ACTIVITIES –
a) Answer these questions using the excerpt on cognitive remediation trial outcomes:
(i) Which neurocognitive task is listed for assessing planning?
(ii) Which instrument is named for assessing food addiction?
(iii) What time frame is given for the outcomes?
b) Extend the excerpt on cognitive remediation trial outcomes, starting after its final sentence.

To compare the efficacy of cognitive remediation versus the control program in addition to MPH treatment, at the end of treatment and 6 months after the end of treatment, in improving neuropsychological deficits. Neuropsychological deficits will be evaluated using performance scores on a series of neurocognitive tasks assessing key cognitive functions (all performance scores will be standardized to be comparable, i.e. Z-scores): * D2-R (selective attention), * Digit memory test (short-term memory and working memory), * Stroop test (inhibition), * Verbal fluency test (spontaneous flexibility) * Zoo test (planning)
Time frame: 9 month
Immediate and sustained improvement of the severity of comorbid addictive disorders, both at the end of CRT and 6 months later.
To compare the efficacy of cognitive remediation versus the control program in addition to MPH treatment, at the end of treatment and 6 months after the end of treatment, in reducing the severity of comorbid addictive disorders The severity of comorbid addictive disorders will be assessed based on the number of diagnostic criteria met in the diagnostic interviews, including: * MINI-S (alcohol and substance use disorders), * NODS (gambling disorder), * Diagnostic interview adapted from NODS for sexual addiction, * Diagnostic interview adapted from NODS for gaming disorder, * YFAS for food addiction, * Mc Elroy for compulsive buying.
Time frame: 9 month
Immediate and sustained improvement of the psychopathological characteristics associated with ADHD-addiction(s) comorbidity, both at the end of CRT and 6 months later.

INFORMATION PROVIDED –
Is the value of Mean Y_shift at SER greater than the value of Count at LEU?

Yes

ANSWER SET –
a)
(i) The Zoo test.
(ii) The YFAS.
(iii) 9 months.

b)
Compare the efficacy of cognitive remediation versus the control program, in addition to MPH treatment, at the end of treatment and 6 months later, in alleviating psychopathological features associated with ADHD-addiction(s) comorbidity. Psychopathological characteristics associated with ADHD-addiction(s) comorbidity will be assessed by (all scores will be standardized to be comparable, i.e. Z-scores): * UPPS-P (Urgency, Premeditation (lack of), Perseverance (lack of), Sensation seeking impulsivity behavior scale, higher scores mean a worse outcome, the minimum and maximum values for each score are 4 and 16 respectively), (impulsivity): 5 scores, * DERS-16(Difficulties in Emotion Regulation Scale, higher scores mean a worse outcome, the minimum and maximum values are 16 and 80 respectively), (emotional dysregulation): 5 scores, * RSES (Rosenberg Self-Esteem Scale, higher score mean a better outcome, the minimum and maximum values are 10 and 40 respectively), (self-esteem): 1 score.
Time frame: 9 month
Immediate and sustained improvement of adherence to MPH treatment, both at the end of CRT and 6 months later.
To compare the efficacy of cognitive remediation versus the control program in addition to MPH treatment, at the end of treatment and 6 months after the end of treatment, in enhancing adherence to MPH treatment through CRT. Adherence to treatment will be evaluated based on: * Compliance with and tolerance to medication (structured interview, vital signs, and weight checks at follow-up visits) * The number of CRT sessions completed relative to the number of planned sessions.
Time frame: 9 month
Immediate and sustained ADHD functional improvement, both at the end of CRT and 6 months later, compared between ADHD subtypes (predominantly inattentive, predominantly impulsive/hyperactive, or combined type)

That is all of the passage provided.